# Go Pro Hero 3



## BILLCH8SR (Aug 17, 2012)

I just got a new Go Pro Hero 3 and i was wondering what size SD card you guys/gals use in your's? This is my first Go Pro and i just want to make sure i have the best equipment to get the best video. Thanks!


----------



## PaulBoydenCustoms (Dec 3, 2008)

32G class 10 or 64G class 10


----------



## BILLCH8SR (Aug 17, 2012)

Ok great! thanks for your help, really do appreciate it .


----------



## coolbluestreak (Jun 27, 2011)

PaulBoydenCustoms said:


> 32G class 10 or 64G class 10


Key word "CLASS 10" and don't get the cheap china ones either, if the price is cheaper than evertihing like it, that is because the product is cheap.

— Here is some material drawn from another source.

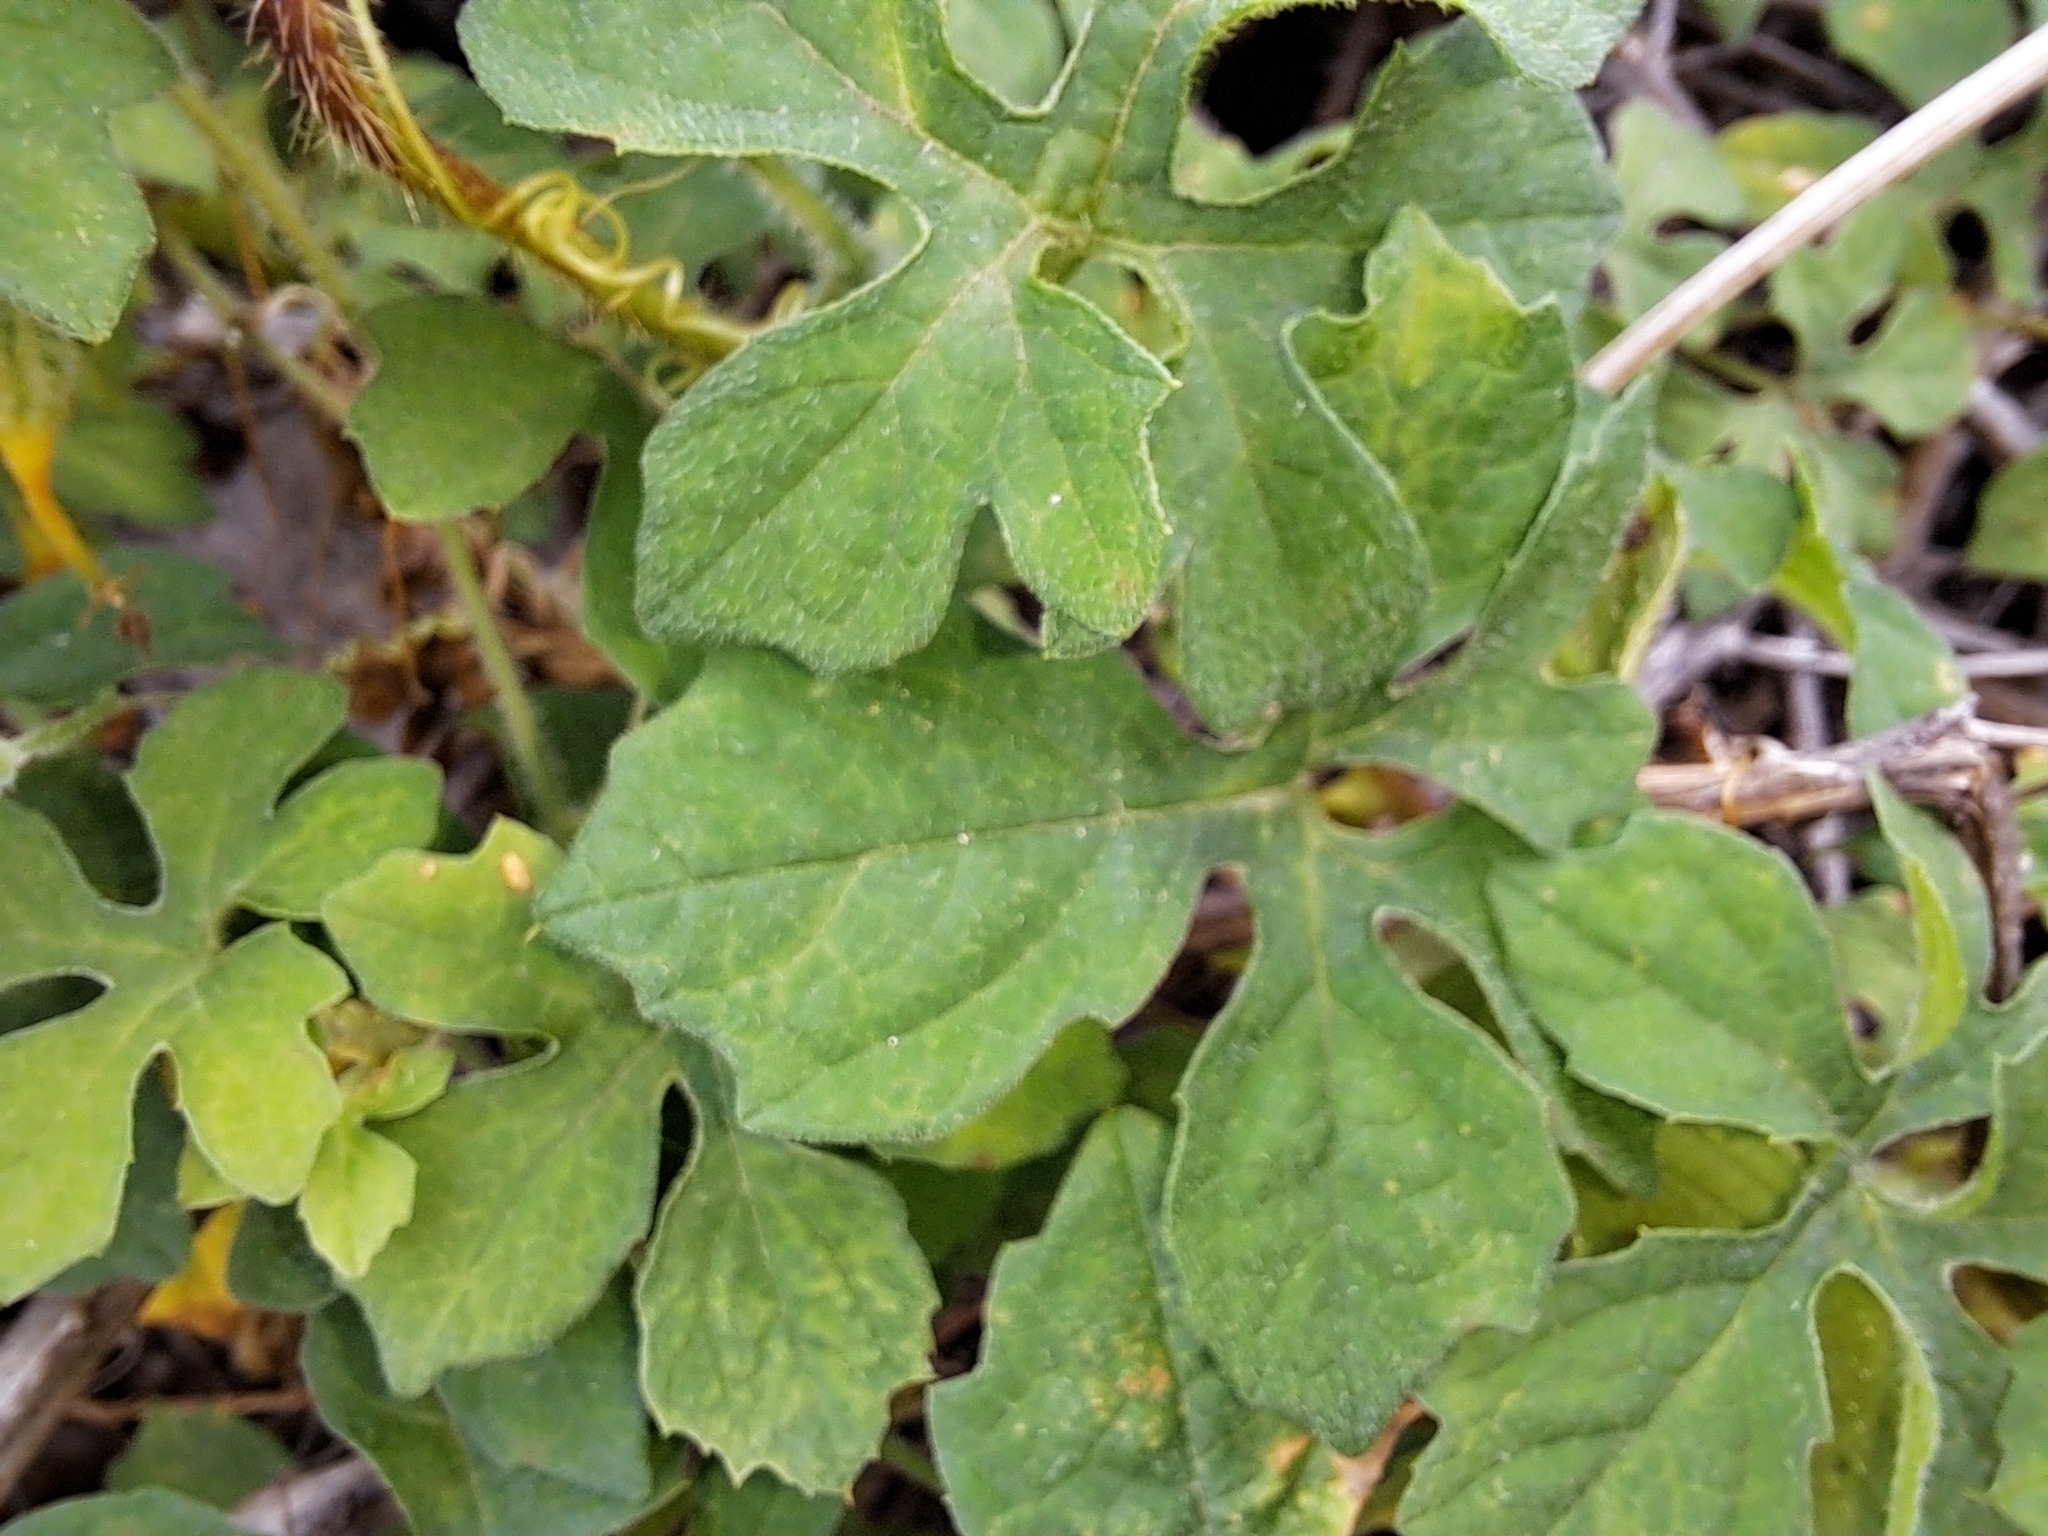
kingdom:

I learned the hard way when it comes to cheap SD cards, lost over 150 of my vacation pictures.


----------



## BILLCH8SR (Aug 17, 2012)

WOW! Hate to hear that, so the one i saw for liek 86 dollars i guess would be considered a class 10?


----------



## PaulBoydenCustoms (Dec 3, 2008)

itll have a small circle with a 10 inside it


----------



## BILLCH8SR (Aug 17, 2012)

alright! looks like thats the one. it does have the circle with a 10 inside, thanks again for all the help!


----------